Finalement, dans le moribond, ne pourrait-on situer la noblesse russe telle qu’elle est décrite par Tolstoï ? La critique qu’il fait de sa propre classe sociale est assez terrible. La noblesse de Guerre et Paix est incompétente et inutile. Elle ne produit rien. Même le peut qu’elle croit pouvoir faire (diriger les troupes, puisque, à l’instar de Tolstoï lui-même, les nobles étaient quasiment d’office des officiers supérieurs), l’écrivain leur en enlève la gloire. Ainsi, il décrit les opérations militaires de 1812 comme une suite d’échecs et d’erreurs d’appréciation qui ont réussi, par hasard, à chasser les Français. Si la guerre fut un succès, ce n’est en rien à cause des décisions prises par le haut commandement. D’ailleurs, la description des embrouilles qui se déroulaient autour du général Koutouzov est savoureuse mais surtout en dit long sur les conflits de pouvoir de ce temps.
Au-delà de l’armée elle-même, c’est tout le fonctionnement de la Russie qui est attaqué (doucement aussi, il ne faut pas exagérer : l’empereur qui règne au moment de la sortie du roman est le neveu de celui qui régnait à l’époque décrite, il ne faudrait pas le froisser non plus…). Les ministres qui se succèdent selon le bon vouloir du tsar, les politiques étranges, les modes passagères, les intrigues de cours…
Tout au long du roman, l’aristocratie semble souffrir de deux maux : être éloignée des véritables préoccupations du « vrai peuple » (ce qui est un thème qui hantera toute la vie de Tosltoï, au point qu’il abandonnera la vie de cours pour vivre « près » de ses paysans et même manier la charrue à leurs côtés) et être dans l’oisiveté.

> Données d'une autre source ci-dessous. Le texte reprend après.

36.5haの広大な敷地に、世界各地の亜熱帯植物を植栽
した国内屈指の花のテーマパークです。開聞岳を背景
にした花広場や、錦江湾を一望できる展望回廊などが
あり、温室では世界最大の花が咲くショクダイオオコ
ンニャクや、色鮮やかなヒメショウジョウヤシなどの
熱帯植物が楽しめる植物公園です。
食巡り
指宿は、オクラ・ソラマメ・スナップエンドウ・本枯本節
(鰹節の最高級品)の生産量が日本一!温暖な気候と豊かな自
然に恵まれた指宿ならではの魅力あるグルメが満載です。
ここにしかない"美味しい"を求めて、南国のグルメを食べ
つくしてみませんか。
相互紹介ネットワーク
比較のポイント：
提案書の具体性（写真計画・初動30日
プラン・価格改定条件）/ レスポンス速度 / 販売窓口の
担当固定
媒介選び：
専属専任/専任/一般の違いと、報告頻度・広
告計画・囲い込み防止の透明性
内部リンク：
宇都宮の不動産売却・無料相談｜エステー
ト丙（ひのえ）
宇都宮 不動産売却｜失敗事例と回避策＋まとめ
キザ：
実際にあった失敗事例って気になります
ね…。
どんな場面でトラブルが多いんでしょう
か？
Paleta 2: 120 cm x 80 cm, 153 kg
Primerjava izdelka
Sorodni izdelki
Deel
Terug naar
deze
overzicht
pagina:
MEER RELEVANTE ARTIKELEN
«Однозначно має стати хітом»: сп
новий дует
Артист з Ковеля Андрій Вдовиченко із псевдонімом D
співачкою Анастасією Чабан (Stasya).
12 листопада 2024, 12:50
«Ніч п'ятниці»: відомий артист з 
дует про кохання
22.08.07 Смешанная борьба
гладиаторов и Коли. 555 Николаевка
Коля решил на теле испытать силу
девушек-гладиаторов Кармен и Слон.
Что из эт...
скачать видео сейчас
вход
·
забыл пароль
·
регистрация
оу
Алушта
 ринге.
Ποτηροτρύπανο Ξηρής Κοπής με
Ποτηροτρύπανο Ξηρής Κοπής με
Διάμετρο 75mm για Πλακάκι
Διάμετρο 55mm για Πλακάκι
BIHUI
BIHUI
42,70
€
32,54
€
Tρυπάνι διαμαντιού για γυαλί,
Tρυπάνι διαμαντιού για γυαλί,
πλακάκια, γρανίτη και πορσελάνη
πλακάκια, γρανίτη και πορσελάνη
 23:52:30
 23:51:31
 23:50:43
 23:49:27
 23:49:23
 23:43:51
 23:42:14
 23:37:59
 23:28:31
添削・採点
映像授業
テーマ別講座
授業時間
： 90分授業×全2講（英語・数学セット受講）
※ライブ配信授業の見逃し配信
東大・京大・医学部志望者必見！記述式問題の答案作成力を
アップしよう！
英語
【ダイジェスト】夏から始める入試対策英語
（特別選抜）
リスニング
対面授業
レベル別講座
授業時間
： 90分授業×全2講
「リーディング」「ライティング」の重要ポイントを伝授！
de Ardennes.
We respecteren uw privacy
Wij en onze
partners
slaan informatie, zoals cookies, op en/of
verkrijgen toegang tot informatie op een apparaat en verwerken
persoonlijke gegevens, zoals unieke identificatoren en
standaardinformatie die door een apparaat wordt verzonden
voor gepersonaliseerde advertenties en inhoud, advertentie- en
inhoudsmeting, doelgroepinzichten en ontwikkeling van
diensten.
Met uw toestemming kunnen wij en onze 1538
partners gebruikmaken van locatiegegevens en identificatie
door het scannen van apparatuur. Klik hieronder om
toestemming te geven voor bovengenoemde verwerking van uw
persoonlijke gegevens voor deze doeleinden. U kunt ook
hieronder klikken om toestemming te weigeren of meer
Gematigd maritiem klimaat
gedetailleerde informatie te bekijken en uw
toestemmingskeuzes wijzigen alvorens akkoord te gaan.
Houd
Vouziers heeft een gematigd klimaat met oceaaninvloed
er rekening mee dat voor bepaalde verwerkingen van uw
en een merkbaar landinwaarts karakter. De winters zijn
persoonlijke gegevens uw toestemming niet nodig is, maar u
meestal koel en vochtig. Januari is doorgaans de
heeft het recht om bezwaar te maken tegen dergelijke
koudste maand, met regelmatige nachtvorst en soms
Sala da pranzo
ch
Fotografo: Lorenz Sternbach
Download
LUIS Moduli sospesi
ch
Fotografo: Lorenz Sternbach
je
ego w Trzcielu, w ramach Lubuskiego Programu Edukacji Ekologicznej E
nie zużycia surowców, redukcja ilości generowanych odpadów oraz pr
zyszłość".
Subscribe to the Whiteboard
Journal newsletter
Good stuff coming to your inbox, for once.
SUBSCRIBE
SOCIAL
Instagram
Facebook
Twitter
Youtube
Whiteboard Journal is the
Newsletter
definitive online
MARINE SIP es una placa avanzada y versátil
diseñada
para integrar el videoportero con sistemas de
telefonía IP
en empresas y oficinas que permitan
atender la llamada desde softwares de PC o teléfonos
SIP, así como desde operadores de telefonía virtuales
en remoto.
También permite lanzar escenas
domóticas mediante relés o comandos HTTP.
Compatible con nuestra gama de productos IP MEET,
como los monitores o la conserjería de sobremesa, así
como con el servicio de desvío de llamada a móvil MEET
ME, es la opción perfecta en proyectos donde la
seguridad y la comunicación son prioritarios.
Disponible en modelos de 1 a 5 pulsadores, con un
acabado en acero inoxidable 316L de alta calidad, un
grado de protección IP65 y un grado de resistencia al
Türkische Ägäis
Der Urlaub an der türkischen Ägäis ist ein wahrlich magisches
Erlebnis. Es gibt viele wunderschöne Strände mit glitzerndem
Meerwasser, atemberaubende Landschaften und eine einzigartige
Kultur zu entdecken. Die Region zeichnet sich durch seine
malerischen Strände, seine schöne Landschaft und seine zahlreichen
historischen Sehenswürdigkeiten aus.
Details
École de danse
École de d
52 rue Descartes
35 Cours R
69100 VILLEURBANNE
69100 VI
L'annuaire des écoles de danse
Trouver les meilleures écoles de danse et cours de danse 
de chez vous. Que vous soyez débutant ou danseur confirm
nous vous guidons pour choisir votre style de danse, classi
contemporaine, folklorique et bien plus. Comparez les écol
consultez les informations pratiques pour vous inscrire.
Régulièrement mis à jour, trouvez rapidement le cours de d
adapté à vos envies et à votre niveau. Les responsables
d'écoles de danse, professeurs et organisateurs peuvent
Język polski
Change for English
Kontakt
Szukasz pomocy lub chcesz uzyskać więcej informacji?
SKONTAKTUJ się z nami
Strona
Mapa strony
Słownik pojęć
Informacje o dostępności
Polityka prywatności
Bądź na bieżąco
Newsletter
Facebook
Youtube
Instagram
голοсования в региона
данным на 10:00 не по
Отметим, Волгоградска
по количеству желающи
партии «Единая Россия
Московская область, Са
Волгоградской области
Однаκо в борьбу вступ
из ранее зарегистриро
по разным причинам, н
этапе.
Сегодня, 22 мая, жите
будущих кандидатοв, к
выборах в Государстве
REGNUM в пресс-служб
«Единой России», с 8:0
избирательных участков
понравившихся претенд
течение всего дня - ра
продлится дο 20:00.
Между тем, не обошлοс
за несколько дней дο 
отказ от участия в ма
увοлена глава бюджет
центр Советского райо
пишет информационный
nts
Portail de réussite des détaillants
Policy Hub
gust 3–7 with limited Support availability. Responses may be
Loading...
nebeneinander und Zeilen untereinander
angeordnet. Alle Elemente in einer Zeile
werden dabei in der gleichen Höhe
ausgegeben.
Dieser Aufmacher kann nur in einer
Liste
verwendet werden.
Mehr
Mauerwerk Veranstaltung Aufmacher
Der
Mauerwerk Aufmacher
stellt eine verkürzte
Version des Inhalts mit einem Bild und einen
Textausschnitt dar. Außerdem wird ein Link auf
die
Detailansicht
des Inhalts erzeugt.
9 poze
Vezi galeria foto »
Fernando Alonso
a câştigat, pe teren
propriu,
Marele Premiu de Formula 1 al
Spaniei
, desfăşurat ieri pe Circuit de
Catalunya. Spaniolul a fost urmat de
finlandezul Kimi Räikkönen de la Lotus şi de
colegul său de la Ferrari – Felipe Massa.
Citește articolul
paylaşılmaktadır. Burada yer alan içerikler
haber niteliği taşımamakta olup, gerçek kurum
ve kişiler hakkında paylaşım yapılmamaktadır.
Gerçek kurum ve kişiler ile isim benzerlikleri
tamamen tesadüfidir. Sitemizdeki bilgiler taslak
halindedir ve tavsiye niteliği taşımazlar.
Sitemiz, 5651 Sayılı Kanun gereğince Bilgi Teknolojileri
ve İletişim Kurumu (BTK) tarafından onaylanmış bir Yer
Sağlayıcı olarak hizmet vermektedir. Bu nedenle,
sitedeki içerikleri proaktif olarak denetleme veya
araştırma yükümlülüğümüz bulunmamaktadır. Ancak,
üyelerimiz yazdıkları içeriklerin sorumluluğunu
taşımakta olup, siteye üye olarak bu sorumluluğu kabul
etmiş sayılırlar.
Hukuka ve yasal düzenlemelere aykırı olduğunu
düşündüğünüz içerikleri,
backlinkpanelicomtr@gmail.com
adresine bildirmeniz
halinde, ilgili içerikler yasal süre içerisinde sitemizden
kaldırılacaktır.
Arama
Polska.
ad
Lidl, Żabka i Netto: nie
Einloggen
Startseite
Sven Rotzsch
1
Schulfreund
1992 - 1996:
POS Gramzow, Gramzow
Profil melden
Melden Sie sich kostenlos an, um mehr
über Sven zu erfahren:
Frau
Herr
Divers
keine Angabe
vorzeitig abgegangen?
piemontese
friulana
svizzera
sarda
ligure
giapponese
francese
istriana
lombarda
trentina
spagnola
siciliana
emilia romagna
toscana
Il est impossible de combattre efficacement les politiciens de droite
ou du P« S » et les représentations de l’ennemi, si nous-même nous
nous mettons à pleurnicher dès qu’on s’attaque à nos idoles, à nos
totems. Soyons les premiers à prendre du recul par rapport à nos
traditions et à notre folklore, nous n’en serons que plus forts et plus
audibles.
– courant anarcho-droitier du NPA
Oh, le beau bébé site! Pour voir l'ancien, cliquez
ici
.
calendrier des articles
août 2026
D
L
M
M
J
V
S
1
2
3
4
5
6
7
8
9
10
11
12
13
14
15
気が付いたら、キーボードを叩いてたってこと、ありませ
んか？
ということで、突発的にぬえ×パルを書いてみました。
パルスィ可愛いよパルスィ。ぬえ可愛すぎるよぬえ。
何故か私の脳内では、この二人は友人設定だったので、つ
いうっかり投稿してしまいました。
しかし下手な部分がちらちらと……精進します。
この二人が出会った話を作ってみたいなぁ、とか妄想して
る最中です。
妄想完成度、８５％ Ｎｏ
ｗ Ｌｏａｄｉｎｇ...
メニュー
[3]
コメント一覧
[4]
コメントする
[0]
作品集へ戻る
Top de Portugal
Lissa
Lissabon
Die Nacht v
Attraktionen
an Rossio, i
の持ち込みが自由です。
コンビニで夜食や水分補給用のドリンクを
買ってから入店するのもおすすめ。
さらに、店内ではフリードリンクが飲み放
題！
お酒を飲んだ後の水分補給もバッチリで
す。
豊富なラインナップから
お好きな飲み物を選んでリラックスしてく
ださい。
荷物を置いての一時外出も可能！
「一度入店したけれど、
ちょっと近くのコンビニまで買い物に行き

Une oisiveté qui est le point de souffrance commun de Pierre e Andréï, qui tout au long du roman se demandent ce qu’ils doivent faire. Quelle est leur place exacte dans cette grande mécanique de l’Etat, de l’Europe même (Pierre est un européiste convaincu, un admirateur de Napoléon même au début du roman) et de l’ensemble de l’univers (voir la conversion de Pierre à la franc-maçonnerie). Cette place, ils vont la chercher dans le grandiose (réformer le fonctionnement de l’armée, introduire plus d’humanité dans le gouvernement des hommes) alors que c’est vers l’humilité qu’il faut se tourner pour trouver une véritable raison de vivre, nous dit Tolstoï.
Il y aurait encore, bien entendu, énormément de choses à dire sur ce roman titanesque : son rapport à la Russie elle-même (mes profs citaient des passages du roman comme exemples typiques d’actions ou de caractère russes) ; l’extraordinaire poésie et le mysticisme qui l’habitent ; le fait que Tolstoï a finalement peu apprécié le roman, qu’il a remanié plusieurs fois, etc. Ce qui importe, c’est que Guerre et Paix est une œuvre monumentale et unique, un de ces romans ne ressemblant à aucun autre, d’une richesse inépuisable et qui peut se savourer aussi bien pour son intelligence que pour les émotions qui s’en dégagent.